Schlagershow „immer wieder sonntags“Tanzen und klatschen und tanken und quatschen

„Immer wieder sonntags“ treffen sich Schlagerfans zur Aufnahme der gleichnamigen Live-Sendung in Südbaden. Unser Reporter war dabei.

U nd wer von euch ist zum 80. Mal hier?“, fragt der junge Mann in weißer Hose, weißem Hemd das Publikum. Noch immer melden sich welche. „Immer wieder sonntags“ hat seine Hardcore-Fans. Menschen, die für jede der zwölf Sendungen der Saison anreisen – und das schon seit Jahren. Menschen, die sich um neun Uhr am Sonntagmorgen an eine Bierbank setzen und dort brav beim Warm-up mitspielen, mitsingen, tanzen, obwohl die Wetter-App bereits jetzt 24 Grad meldet.

Schatten fällt am 22. Juni nur auf die Tribünen am Rand der Arena. Die begehrten Bier- und Café-Tische vor der großen Bühne stehen in der verkrampften Morgensonne. Der Anheizer gönnt einzelnen Menschen ein paar Schübe aus seiner Sprühflasche. Dann endlich taucht Stefan Mross auf. „Das lässt er sich nicht nehmen“, erklärt ein Mann am Biertisch, stolz auf „seinen Stefan“. Vor Beginn der TV-Übertragung übt Mross mit dem „besten Publikum der Welt“, wie es jubelt, klatscht, ein bisschen ausrastet. Zwischendrin frischt eine Stylistin sein Make-up wieder auf.

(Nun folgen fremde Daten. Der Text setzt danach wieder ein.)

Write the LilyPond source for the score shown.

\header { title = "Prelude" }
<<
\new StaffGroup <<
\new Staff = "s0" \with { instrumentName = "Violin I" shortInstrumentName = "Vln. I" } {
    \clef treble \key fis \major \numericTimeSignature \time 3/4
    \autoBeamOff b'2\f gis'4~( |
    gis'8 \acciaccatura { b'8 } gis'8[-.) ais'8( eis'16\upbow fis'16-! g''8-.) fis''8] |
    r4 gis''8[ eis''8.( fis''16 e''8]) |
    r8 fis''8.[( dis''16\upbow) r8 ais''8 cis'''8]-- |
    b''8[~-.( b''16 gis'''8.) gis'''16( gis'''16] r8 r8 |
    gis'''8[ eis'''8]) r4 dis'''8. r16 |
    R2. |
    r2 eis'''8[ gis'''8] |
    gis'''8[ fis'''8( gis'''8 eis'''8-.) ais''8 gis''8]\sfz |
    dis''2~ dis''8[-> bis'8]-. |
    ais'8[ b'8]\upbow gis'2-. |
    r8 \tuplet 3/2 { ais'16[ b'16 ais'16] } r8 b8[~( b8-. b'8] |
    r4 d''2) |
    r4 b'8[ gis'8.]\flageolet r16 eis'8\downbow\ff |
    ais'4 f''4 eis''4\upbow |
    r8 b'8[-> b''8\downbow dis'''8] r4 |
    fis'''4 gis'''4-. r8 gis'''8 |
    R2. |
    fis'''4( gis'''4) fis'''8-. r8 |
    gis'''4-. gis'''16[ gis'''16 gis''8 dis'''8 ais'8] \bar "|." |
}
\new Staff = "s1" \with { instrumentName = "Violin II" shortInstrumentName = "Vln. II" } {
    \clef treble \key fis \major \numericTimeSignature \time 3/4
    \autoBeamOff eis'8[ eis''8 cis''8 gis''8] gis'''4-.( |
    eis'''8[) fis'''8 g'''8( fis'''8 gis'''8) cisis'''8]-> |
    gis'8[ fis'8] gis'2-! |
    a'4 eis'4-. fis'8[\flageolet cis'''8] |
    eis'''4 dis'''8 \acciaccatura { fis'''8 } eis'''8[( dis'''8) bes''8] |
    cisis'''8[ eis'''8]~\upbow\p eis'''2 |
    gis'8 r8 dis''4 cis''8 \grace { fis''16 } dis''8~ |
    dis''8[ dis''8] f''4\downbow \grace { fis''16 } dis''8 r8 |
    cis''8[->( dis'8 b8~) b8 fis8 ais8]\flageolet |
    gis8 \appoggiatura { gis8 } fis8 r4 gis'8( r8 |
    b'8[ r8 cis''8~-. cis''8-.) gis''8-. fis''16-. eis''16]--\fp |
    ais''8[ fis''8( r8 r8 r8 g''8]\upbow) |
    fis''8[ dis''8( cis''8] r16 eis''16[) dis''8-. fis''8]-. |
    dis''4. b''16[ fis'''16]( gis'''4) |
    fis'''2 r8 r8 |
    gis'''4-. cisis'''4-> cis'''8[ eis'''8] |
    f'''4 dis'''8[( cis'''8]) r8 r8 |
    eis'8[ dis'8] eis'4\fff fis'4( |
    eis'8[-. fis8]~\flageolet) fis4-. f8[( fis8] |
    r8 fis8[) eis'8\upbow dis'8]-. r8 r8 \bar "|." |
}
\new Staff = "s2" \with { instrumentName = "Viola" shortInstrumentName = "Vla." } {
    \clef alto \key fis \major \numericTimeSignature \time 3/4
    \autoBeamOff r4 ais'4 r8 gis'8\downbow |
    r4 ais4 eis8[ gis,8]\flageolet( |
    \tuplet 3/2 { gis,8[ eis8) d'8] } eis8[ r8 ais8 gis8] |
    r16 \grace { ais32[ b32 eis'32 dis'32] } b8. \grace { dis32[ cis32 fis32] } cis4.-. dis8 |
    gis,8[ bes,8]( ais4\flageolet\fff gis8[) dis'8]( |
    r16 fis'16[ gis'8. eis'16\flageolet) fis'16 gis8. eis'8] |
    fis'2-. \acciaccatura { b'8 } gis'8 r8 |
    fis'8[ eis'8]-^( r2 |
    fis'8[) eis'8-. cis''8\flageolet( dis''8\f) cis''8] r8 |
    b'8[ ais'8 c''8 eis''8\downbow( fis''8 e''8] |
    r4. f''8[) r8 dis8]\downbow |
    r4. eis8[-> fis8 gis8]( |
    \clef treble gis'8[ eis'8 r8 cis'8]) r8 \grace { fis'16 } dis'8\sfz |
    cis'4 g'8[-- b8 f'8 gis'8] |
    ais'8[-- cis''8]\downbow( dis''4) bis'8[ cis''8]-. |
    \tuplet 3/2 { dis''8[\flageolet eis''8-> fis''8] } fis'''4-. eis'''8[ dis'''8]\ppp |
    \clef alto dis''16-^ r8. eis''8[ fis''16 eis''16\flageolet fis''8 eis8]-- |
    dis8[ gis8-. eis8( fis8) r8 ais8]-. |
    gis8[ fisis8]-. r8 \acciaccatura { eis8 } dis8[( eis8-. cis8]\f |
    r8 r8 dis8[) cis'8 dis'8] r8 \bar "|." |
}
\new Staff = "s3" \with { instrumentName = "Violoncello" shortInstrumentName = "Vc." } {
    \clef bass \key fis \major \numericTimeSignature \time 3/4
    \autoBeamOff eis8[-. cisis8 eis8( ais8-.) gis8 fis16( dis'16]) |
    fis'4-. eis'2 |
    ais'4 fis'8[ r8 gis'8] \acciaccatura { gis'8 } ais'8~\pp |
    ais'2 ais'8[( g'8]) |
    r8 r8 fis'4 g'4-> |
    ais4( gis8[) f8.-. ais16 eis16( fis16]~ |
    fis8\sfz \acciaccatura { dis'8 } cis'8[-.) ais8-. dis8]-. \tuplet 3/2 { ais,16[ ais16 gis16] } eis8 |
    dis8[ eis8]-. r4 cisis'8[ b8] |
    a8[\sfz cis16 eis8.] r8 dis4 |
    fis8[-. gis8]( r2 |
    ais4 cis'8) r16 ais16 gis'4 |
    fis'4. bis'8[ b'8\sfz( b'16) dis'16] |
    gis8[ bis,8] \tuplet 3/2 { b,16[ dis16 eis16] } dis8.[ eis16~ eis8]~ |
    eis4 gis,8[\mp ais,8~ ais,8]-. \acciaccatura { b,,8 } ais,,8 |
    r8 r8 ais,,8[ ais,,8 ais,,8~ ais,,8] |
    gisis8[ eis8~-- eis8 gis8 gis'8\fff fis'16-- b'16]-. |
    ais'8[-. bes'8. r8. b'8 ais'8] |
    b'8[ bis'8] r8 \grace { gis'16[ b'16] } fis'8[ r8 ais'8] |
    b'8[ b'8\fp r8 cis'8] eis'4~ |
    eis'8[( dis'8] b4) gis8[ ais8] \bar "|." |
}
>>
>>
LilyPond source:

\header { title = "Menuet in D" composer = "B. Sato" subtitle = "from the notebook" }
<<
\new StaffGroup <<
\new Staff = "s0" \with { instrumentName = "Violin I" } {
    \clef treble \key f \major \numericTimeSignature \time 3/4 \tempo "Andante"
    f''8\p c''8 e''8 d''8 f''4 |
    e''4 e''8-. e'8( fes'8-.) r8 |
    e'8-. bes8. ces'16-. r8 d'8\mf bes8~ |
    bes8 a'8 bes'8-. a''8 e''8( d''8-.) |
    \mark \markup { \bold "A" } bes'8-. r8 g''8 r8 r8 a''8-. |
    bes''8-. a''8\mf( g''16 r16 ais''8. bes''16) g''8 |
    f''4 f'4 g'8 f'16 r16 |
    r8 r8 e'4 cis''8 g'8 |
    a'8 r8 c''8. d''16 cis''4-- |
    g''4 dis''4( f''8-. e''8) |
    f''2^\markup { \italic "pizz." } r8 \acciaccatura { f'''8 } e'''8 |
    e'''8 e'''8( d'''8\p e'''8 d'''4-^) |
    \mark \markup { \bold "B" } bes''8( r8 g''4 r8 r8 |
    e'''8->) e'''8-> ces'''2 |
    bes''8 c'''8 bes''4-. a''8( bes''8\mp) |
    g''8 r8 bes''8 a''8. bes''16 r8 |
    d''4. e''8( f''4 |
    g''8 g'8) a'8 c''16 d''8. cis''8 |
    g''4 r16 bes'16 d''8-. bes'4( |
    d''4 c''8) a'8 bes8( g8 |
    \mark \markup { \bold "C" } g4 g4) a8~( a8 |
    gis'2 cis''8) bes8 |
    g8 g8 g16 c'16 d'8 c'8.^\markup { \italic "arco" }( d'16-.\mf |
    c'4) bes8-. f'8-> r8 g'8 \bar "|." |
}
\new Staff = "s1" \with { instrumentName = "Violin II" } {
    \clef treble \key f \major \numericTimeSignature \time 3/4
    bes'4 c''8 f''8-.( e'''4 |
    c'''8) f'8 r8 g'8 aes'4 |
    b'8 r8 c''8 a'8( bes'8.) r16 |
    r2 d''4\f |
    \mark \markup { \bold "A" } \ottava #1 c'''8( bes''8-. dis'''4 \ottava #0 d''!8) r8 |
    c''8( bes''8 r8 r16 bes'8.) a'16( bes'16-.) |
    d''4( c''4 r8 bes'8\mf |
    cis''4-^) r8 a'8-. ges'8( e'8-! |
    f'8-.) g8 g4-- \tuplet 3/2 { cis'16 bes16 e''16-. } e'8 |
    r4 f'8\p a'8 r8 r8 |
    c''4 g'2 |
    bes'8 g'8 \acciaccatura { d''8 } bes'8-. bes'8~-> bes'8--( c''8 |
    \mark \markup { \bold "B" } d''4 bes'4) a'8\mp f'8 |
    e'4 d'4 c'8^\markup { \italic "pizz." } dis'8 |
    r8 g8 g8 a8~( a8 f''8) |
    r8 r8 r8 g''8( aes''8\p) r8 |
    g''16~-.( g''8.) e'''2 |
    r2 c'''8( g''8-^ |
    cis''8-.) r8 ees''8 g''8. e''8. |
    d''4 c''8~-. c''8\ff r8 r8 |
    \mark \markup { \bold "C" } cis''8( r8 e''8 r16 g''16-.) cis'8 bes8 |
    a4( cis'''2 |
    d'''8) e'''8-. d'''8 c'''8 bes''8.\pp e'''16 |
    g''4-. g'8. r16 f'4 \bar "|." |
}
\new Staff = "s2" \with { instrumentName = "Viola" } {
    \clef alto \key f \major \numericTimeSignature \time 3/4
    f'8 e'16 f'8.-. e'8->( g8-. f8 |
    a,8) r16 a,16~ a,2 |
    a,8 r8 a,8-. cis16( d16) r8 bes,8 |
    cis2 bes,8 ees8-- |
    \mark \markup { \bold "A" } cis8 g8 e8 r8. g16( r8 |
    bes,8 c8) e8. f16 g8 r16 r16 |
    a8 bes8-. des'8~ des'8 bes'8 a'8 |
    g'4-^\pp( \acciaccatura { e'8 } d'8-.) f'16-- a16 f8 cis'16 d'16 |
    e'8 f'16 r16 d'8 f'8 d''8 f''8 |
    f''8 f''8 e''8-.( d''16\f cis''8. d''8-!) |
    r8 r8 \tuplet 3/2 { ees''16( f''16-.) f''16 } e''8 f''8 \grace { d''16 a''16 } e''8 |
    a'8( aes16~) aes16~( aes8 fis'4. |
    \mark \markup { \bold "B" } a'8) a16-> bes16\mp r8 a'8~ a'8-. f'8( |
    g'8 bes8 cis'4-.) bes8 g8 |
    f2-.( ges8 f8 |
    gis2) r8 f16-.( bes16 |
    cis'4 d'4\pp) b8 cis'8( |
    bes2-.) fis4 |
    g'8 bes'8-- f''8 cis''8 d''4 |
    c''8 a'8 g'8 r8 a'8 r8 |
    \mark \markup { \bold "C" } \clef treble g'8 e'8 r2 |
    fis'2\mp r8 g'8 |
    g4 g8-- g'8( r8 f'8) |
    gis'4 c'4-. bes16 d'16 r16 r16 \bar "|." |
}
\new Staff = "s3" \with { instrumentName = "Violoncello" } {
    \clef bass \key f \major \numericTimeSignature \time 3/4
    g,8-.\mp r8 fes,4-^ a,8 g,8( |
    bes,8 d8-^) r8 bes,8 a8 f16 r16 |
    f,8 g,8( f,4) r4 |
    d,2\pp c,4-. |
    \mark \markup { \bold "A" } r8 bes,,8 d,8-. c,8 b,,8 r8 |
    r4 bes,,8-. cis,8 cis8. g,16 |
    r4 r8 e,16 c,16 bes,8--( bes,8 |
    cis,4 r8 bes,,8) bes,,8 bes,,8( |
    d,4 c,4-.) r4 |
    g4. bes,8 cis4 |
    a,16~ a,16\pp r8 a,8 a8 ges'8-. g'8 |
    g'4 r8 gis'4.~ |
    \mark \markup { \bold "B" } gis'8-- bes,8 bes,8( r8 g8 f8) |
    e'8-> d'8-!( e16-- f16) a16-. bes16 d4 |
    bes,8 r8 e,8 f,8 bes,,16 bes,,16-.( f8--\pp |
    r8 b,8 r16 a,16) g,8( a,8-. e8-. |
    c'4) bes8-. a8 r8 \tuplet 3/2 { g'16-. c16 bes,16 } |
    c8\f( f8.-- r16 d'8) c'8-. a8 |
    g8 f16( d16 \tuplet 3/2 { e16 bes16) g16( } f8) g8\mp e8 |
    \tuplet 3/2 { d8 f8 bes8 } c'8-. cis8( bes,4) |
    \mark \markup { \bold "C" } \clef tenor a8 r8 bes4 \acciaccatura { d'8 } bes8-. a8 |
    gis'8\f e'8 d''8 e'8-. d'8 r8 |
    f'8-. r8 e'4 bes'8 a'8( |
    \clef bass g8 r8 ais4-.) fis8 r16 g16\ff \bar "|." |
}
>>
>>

Auch wenn das Puder heute immer wieder wegfließt: Mross bleibt. Seit 20 Jahren schon kämpft er sich jeden Sommer durch die Schlagersendung. Seit 30 Jahren kämpft sich die Sendung schon durchs deutsche TV. Sie ist eine der letzten Bastionen des Schlagers im Fernsehen, hat an diesem Sonntag einen Marktanteil von 17,4 Prozent, das sind 1,22 Millionen Menschen. Plus die 2.000, die gerade in der Arena aufspringen, weil Mross anfängt, sein neustes Lied zu singen: „Ja mei Halleluja – heut rock ma olle z’samm“. Ein Junggesellenabschied auf der Tribüne zieht sich die T-Shirts nach oben und grölt.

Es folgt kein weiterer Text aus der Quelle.